I’m not going to lie, I am writing this post not least because I am a bit uncomfortable about the last piece I wrote being the first thing people see when they land on my blog. It was a pretty hard thing to write but very cathartic and I got the loveliest responses both from people I do and don’t know, thank you. Anyway, time to change up and focus on something positive. There is something really shit happening in my life right now which I’m totally not ready to write about, so this is a good diversion/distraction and also a prompt to recognise the good stuff in life.
I have written at various points about how positive my career change has been and how I enjoy what I do now so much more than what I used to do. And I have touched on what it means to me to finally work in a sector that I care about and fit into. But what is it about ‘the arts’, exactly, that makes it such a good environment to work in? Now, I know I am making a sweeping statement there and there will doubtless be better and worse organisations to work for, but as I have now worked my way around a fair few of them, I am going to go out on a limb here and be a bit sweeping.
A few weeks ago I was talking to someone who, like me, had experienced working in different (commercial and public) sectors before working in the arts. This person works in IT, so technically has the option to go work in a place where there is more money and newer equipment and the whole phone system doesn’t suddenly fail because someone forgot to replace a fuse that was already on its way out over a year ago. So why choose to work in the arts? One of the main reasons he cited was that people who work in the arts are actually themselves at work, rather than shirt-and-tie-wearing, business-speak-spouting versions of themselves. Yes! I thought. That is so true. It prompted me to re-read what I wrote here when I left my old job:
It’s funny how you sometimes forget that your work colleagues are actually real people, that behind the suits and ‘Regards’ at the end of emails and talk of synergy and driving efficiencies and optimising returns, they have real lives full of interesting experiences; that they wear baggy t-shirts at home and say ‘fuck’ and cook dinner for the kids. Now that I am officially an ex-colleague, suddenly people are putting kisses at the end of their emails and telling me quite personal things about their lives, and generally just being incredibly genuine and lovely in their well-wishing.

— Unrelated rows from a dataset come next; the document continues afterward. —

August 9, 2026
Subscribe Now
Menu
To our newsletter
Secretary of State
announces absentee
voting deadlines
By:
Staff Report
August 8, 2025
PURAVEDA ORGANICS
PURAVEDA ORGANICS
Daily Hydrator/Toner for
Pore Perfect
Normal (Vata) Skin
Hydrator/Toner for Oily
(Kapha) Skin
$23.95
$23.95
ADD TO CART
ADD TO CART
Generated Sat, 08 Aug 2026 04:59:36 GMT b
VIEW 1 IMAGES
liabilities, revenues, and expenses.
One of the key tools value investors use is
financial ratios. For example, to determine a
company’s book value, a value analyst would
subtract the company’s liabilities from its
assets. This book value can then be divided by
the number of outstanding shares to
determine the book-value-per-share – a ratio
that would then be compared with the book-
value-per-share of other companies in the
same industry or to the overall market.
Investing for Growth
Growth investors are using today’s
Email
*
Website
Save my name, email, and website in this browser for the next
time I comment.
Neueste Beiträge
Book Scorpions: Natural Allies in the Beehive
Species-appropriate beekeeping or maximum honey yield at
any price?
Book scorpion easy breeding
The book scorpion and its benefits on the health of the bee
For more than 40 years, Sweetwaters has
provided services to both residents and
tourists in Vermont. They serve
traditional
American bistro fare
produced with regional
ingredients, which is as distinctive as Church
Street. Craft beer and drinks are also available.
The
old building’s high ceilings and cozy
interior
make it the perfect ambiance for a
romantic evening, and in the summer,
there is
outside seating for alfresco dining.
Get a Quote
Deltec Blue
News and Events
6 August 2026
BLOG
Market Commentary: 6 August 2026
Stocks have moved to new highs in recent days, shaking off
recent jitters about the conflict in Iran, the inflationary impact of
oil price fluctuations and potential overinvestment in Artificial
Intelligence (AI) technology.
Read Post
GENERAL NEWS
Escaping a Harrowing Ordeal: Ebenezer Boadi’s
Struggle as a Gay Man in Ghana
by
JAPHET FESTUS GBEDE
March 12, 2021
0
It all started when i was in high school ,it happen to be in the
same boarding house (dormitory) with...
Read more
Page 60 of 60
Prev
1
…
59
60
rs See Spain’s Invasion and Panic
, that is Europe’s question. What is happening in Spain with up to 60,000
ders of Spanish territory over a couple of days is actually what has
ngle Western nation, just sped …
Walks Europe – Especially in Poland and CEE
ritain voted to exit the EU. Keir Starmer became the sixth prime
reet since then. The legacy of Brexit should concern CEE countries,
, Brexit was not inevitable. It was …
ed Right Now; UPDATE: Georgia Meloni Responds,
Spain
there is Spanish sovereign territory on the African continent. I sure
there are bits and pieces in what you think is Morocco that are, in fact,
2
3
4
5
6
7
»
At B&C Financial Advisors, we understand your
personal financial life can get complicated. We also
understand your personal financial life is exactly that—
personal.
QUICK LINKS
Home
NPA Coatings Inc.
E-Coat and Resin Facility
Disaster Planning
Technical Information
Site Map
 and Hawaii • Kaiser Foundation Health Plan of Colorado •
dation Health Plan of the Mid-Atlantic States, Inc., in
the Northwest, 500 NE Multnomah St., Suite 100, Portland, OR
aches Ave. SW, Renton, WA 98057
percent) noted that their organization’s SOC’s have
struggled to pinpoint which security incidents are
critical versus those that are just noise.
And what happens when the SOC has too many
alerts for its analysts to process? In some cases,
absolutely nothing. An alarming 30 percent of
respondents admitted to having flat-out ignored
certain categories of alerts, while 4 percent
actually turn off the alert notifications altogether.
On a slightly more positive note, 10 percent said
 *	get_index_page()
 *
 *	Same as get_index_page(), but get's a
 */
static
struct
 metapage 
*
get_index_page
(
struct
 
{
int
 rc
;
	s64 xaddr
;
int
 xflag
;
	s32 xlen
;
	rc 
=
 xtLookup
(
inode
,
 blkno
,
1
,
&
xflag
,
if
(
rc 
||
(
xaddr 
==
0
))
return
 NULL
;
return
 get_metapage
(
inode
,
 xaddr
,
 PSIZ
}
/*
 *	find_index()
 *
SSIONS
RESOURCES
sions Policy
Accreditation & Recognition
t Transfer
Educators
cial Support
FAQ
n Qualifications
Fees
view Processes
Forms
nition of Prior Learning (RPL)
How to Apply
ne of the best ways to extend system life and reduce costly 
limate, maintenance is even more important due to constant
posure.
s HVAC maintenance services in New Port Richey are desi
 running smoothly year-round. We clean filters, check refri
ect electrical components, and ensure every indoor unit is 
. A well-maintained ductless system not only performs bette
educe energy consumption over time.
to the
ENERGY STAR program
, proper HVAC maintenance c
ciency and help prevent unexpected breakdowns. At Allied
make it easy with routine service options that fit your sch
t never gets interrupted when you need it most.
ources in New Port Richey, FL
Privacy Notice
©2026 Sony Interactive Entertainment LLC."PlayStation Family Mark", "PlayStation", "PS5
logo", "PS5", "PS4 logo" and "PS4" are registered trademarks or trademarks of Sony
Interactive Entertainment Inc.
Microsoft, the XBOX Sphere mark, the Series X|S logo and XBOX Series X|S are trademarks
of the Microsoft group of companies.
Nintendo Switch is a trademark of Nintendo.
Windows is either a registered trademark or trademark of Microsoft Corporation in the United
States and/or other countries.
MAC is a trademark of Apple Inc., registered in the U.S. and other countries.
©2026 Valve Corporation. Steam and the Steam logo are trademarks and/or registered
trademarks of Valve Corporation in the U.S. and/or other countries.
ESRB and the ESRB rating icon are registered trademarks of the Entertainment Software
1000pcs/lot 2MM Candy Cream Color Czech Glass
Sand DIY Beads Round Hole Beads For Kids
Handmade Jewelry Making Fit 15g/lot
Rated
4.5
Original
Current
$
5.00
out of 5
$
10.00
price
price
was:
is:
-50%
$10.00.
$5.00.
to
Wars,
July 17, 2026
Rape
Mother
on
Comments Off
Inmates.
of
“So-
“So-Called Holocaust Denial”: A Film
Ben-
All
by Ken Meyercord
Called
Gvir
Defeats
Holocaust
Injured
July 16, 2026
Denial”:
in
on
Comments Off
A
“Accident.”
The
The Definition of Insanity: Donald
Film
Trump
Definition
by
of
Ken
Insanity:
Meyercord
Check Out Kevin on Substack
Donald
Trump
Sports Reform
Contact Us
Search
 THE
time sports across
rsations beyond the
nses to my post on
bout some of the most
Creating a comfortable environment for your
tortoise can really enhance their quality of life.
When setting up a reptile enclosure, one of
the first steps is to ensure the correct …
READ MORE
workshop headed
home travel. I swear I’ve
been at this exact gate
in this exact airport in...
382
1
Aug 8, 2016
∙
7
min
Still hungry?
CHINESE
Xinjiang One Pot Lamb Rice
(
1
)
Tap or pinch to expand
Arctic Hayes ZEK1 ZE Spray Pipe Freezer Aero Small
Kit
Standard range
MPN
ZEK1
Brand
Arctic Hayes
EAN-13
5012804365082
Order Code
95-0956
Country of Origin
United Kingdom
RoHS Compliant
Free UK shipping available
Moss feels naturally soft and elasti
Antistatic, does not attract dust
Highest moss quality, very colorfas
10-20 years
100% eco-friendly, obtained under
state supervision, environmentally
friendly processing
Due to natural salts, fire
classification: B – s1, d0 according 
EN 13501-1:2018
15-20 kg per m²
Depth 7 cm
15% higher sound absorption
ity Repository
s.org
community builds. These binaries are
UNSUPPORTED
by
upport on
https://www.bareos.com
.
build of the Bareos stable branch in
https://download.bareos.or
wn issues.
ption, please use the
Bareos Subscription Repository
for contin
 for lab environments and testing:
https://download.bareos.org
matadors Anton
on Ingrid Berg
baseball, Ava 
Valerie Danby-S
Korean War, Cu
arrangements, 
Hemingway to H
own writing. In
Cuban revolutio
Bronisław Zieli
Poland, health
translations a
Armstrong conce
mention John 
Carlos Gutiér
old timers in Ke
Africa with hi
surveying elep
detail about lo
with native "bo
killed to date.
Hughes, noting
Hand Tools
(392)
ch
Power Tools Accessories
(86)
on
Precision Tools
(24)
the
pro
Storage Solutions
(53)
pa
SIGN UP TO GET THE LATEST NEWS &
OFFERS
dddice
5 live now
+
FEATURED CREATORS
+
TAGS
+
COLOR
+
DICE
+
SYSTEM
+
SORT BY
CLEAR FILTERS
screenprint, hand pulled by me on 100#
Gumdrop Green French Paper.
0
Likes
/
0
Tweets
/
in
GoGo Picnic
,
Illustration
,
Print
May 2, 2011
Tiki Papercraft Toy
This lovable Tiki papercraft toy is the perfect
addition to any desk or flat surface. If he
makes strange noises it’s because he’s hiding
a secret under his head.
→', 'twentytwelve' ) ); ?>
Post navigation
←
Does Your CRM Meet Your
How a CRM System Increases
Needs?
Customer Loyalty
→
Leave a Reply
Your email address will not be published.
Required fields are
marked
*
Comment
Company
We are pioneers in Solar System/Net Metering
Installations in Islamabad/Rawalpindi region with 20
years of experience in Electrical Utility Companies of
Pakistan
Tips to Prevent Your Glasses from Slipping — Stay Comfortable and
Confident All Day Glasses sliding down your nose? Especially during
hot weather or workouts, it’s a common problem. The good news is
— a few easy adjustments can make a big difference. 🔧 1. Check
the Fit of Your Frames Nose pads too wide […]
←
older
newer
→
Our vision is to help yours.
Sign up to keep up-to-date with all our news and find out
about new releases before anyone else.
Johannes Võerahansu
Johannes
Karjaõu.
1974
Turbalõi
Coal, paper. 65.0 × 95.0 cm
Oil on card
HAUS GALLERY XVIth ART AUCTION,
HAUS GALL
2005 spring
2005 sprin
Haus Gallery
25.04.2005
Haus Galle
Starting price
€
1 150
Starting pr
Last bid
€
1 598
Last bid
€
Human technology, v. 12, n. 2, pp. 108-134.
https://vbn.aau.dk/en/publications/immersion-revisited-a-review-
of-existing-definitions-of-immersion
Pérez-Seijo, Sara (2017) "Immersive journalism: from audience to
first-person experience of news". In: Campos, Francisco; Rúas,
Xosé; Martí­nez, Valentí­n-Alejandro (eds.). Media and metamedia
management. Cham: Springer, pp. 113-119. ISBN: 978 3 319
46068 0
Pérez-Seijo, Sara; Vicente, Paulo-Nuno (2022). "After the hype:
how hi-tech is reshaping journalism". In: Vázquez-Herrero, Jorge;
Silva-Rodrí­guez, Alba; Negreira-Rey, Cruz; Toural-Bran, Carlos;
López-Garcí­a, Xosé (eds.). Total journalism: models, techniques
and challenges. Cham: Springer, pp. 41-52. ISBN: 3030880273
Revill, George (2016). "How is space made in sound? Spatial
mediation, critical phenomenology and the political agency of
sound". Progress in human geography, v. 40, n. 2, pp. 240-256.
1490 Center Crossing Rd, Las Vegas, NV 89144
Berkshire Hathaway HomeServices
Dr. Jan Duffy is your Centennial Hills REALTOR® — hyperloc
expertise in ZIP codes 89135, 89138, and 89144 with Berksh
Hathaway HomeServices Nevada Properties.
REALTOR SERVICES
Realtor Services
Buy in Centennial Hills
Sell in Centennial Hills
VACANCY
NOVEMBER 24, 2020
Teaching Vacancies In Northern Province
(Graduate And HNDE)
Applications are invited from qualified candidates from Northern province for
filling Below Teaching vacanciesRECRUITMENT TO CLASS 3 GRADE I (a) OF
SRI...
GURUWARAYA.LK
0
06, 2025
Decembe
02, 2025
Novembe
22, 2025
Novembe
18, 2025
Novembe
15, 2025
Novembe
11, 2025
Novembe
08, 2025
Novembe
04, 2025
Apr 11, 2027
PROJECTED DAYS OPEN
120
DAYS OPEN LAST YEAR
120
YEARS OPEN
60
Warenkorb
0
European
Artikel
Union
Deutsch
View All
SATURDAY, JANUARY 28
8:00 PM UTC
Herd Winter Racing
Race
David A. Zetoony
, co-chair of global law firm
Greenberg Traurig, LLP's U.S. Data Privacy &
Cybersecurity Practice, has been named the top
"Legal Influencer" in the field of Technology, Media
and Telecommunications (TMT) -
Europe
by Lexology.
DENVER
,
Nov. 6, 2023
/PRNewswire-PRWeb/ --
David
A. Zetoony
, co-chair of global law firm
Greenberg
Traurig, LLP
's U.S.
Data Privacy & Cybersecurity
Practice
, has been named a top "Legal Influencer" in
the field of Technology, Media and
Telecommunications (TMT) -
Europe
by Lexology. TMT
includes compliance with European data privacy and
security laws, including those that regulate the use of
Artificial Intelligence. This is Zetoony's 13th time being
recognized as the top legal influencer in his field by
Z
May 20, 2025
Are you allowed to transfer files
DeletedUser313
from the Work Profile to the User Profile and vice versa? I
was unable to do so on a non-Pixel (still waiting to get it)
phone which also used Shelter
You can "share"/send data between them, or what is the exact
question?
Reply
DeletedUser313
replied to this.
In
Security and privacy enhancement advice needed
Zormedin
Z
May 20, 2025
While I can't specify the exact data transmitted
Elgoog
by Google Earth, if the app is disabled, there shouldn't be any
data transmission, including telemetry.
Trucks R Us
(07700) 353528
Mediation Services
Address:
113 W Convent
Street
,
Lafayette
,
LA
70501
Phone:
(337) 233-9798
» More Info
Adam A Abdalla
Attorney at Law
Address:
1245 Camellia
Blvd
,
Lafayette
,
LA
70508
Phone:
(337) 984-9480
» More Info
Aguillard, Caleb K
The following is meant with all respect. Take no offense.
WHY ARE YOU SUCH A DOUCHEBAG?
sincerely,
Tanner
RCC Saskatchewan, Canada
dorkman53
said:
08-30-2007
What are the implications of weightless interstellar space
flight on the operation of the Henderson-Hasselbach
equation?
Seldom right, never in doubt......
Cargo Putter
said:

Who would have known that it is possible to work somewhere where people wear baggy t-shirts to work and say ‘fuck’ quite a lot and put kisses at the end of their emails (hardly anyone ever puts ‘Regards’, thank god – I’ve always hated ‘Regards’) and are generally just themselves, most of the time? And what a glorious difference this makes!
The clothes thing is interesting. I used to absolutely have a work and a non-work wardrobe, and rarely the twain did meet. I’d get changed out of my work clothes as soon as I got home, and as I kicked off my patent heels and swapped my suit dress for jeans and a jumper I symbolically swapped my work identity for my home one. Now, I hardly have any items of clothing that I just wear to work. Which also means my clothes are less boring, because rather than buying smart work dresses and then just putting on the same old comfortable clothes at home, I make more of an effort to look nice in my casual stuff. I’ve always found office wear really dull, particularly for men – don’t get me wrong, I likes a man in a sharp suit, but there is something really depressing about someone being forced to wear a grey, often ill-fitting and uncomfortable-looking uniform day in, day out. Give me a baggy t-shirt any day, if that’s what you feel good in.
I am also glad that I work in an environment that generally appreciates the value of money. A friend of mine often has to fly out to Hong Kong for her job and her travel for a single work trip usually comes to about £5,000. You could run a whole project with that kind of cash, or commission an artist to make a lasting piece of work. Once, the project she was working on was cancelled literally while she was en route, making her whole trip redundant before she’d even arrived. I’m not saying no money ever gets wasted in the arts (we all know that’s not true) – and it is a tough environment and most people are hugely underpaid, which is absolutely the downside – but I personally would rather work somewhere where £100 gets pushed around until it is put to the best use than somewhere where a £5,000 travel bill for an abortive project is just shrugged off.
Then there is the work itself. I never thought I would ever be lucky enough to say ‘I love my job’. No job is ever 100% fun, of course. But I learn new stuff all the time, which is very satisfying. I find the environment endlessly fascinating and love learning more about different art forms. I love taking a nascent idea for a project and shaping it into a coherent funding bid. I love thinking up strategies and trying them out. I love working in small organisations where each decision doesn’t take 18 meetings and countless papers and lots of sighing and tutting to put into practice.
I am romanticising things a little here, of course. No work environment is perfect. There is some sighing and tutting, there is politicking, some decisions do take too long, funding bids can be stressful and frustrating. But overall, really, I do love my job. Work is now a positive in my life rather than something which makes going through a hard time even worse. I will never be someone who ‘lives to work’ – but the fact that my work is high on the list of things I go through in my head to remind myself that it’s not all bad, is something I am very grateful for right now.